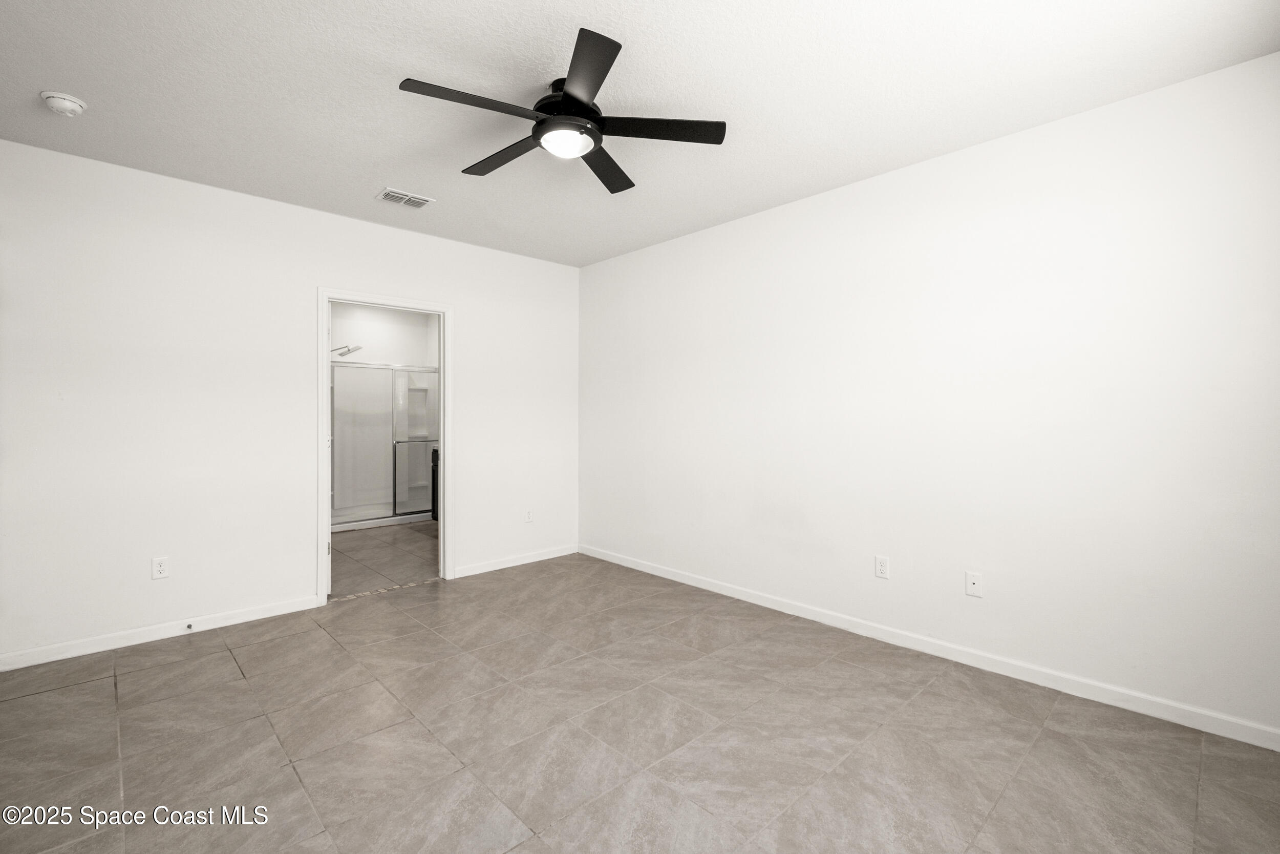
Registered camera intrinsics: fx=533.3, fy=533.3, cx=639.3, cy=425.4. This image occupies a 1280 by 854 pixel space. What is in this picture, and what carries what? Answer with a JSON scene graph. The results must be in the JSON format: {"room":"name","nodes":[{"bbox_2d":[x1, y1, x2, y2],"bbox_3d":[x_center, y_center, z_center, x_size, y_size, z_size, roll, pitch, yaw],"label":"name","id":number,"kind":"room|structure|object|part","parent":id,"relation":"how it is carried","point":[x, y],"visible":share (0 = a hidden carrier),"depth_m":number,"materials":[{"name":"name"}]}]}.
{"room":"bedroom","nodes":[
{"label":"bedroom","id":0,"kind":"room"},
{"bbox_2d":[0,137,579,665],"bbox_3d":[-1.995,-0.110,3.715,3.993,2.608,0.124,0,1,-43],"label":"left wall","id":1,"kind":"structure","parent":0,"point":[472,324],"depth_m":3.11,"materials":[{"name":"white paint"}]},
{"bbox_2d":[151,555,168,579],"bbox_3d":[-2.697,0.799,2.999,0.071,0.117,0.008,0,1,-43],"label":"wall socket","id":2,"kind":"object","parent":1,"relation":"attached to","point":[161,568],"visible":0.99,"depth_m":3.00,"materials":[{"name":"white plastic"}]},
{"bbox_2d":[0,593,322,671],"bbox_3d":[-2.741,1.154,2.967,1.657,0.085,0.013,0,1,-43],"label":"baseboard","id":3,"kind":"structure","parent":1,"relation":"attached to","point":[211,625],"depth_m":2.96,"materials":[{"name":"white paint"}]},
{"bbox_2d":[184,620,194,629],"bbox_3d":[-2.580,1.150,3.055,0.026,0.033,0.078,0,1,-43],"label":"door stop","id":4,"kind":"object","parent":3,"relation":"attached to","point":[189,625],"visible":0.97,"depth_m":3.06,"materials":[{"name":"metal"}]},
{"bbox_2d":[317,287,454,603],"bbox_3d":[-1.826,0.126,3.878,0.955,2.104,0.153,0,1,-43],"label":"door frame","id":5,"kind":"structure","parent":1,"relation":"in","point":[324,297],"depth_m":3.79,"materials":[{"name":"white paint"}]},
{"bbox_2d":[452,542,579,577],"bbox_3d":[-1.006,1.133,4.526,1.223,0.084,0.014,0,1,-43],"label":"baseboard","id":6,"kind":"structure","parent":1,"relation":"attached to","point":[504,566],"depth_m":4.47,"materials":[{"name":"white paint"}]},
{"bbox_2d":[523,507,533,521],"bbox_3d":[-0.951,0.767,4.581,0.072,0.118,0.008,0,1,-43],"label":"wall socket","id":7,"kind":"object","parent":1,"relation":"attached to","point":[527,516],"visible":0.99,"depth_m":4.58,"materials":[{"name":"white plastic"}]},
{"bbox_2d":[328,519,440,597],"bbox_3d":[-2.578,1.208,5.406,2.176,0.095,3.337,0,1,-43],"label":"bathroom floor","id":8,"kind":"structure","parent":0,"point":[357,543],"depth_m":4.77,"materials":[{"name":"tile"}]},
{"bbox_2d":[329,359,437,528],"bbox_3d":[-3.223,0.158,6.483,1.616,1.960,0.887,0,1,-43],"label":"shower enclosure","id":9,"kind":"object","parent":8,"relation":"on","point":[411,506],"visible":0.6,"depth_m":6.39,"materials":[{"name":"glass"}]},
{"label":"door","id":10,"kind":"part","parent":9,"relation":"part of","materials":[{"name":"glass"}]},
{"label":"glass shower door","id":11,"kind":"part","parent":9,"relation":"part of","materials":[{"name":"glass"}]},
{"bbox_2d":[430,444,439,519],"bbox_3d":[-1.788,0.666,5.937,0.588,0.942,1.285,0,1,-43],"label":"bathroom vanity","id":12,"kind":"object","parent":8,"relation":"on","point":[436,464],"visible":0.08,"depth_m":6.14,"materials":[{"name":"black wood"}]},
{"bbox_2d":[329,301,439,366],"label":"bathroom wall","id":13,"kind":"structure","parent":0,"point":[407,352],"depth_m":6.75,"materials":[{"name":"white paint"}]},
{"bbox_2d":[331,343,364,356],"bbox_3d":[-3.518,-0.884,6.313,0.388,0.147,0.188,0,1,-43],"label":"shower head","id":14,"kind":"object","parent":13,"relation":"attached to","point":[349,349],"visible":0.78,"depth_m":6.30},
{"bbox_2d":[0,0,1279,267],"bbox_3d":[-0.382,-1.443,2.067,4.220,0.105,4.938,0,1,-43],"label":"ceiling","id":15,"kind":"structure","parent":0,"point":[377,170],"depth_m":2.20,"materials":[{"name":"white paint"}]},
{"bbox_2d":[40,90,87,116],"bbox_3d":[-2.484,-1.380,2.303,0.137,0.051,0.139,0,1,-43],"label":"smoke detector","id":16,"kind":"object","parent":15,"relation":"attached to","point":[61,105],"visible":0.99,"depth_m":2.28,"materials":[{"name":"white plastic"}]},
{"bbox_2d":[375,186,434,208],"bbox_3d":[-1.463,-1.413,3.327,0.289,0.013,0.218,0,1,-43],"label":"air vent","id":17,"kind":"object","parent":15,"relation":"attached to","point":[397,195],"visible":0.99,"depth_m":3.31,"materials":[{"name":"white metal"}]},
{"bbox_2d":[397,27,726,194],"bbox_3d":[-0.326,-1.254,2.231,1.247,0.291,1.237,0,1,-43],"label":"ceiling fan","id":18,"kind":"object","parent":15,"relation":"hanging from","point":[582,103],"visible":0.98,"depth_m":2.13,"materials":[{"name":"black metal"}]},
{"bbox_3d":[-0.605,-1.161,1.949,0.526,0.033,0.240,0,1,-43],"label":"blade","id":19,"kind":"part","parent":18,"relation":"part of","materials":[{"name":"black wood"}]},
{"bbox_3d":[-0.582,-1.157,2.296,0.242,0.033,0.558,0,1,-43],"label":"blade","id":20,"kind":"part","parent":18,"relation":"part of","materials":[{"name":"wood"}]},
{"bbox_3d":[-0.285,-1.274,2.183,0.259,0.142,0.263,0,1,-43],"label":"motor housing","id":21,"kind":"part","parent":18,"relation":"part of","materials":[{"name":"black metal"}]},
{"bbox_3d":[-0.160,-1.166,2.431,0.457,0.033,0.373,0,1,-43],"label":"blade","id":22,"kind":"part","parent":18,"relation":"part of","materials":[{"name":"black wood"}]},
{"bbox_3d":[0.063,-1.167,2.109,0.423,0.030,0.355,0,1,-43],"label":"blade","id":23,"kind":"part","parent":18,"relation":"part of","materials":[{"name":"black wood"}]},
{"bbox_2d":[0,548,1279,851],"bbox_3d":[-0.321,1.260,2.027,4.151,0.100,5.106,0,1,-43],"label":"tile floor","id":24,"kind":"structure","parent":0,"point":[68,687],"depth_m":2.04,"materials":[{"name":"tile"}]},
{"bbox_2d":[578,50,1279,739],"bbox_3d":[1.112,-0.106,3.337,0.123,2.584,4.806,0,1,-43],"label":"right wall","id":25,"kind":"structure","parent":0,"point":[622,259],"depth_m":2.57,"materials":[{"name":"white paint"}]},
{"bbox_2d":[874,555,889,578],"bbox_3d":[1.363,0.796,3.005,0.008,0.117,0.071,0,1,-43],"label":"wall socket","id":26,"kind":"object","parent":25,"relation":"attached to","point":[880,571],"visible":0.98,"depth_m":3.00,"materials":[{"name":"white plastic"}]},
{"bbox_2d":[584,544,1279,749],"bbox_3d":[1.081,1.154,3.305,0.014,0.087,4.573,0,1,-43],"label":"baseboard","id":27,"kind":"structure","parent":25,"relation":"attached to","point":[657,573],"depth_m":2.59,"materials":[{"name":"white paint"}]},
{"bbox_2d":[965,570,983,596],"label":"cable wall plate","id":28,"kind":"object","parent":25,"relation":"attached to","point":[975,585],"visible":0.98,"depth_m":2.69,"materials":[{"name":"white plastic"}]}
]}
•••••
Only the lines containing "bedroom" are needed; copy each of them from the data.

{"room":"bedroom","nodes":[
{"label":"bedroom","id":0,"kind":"room"},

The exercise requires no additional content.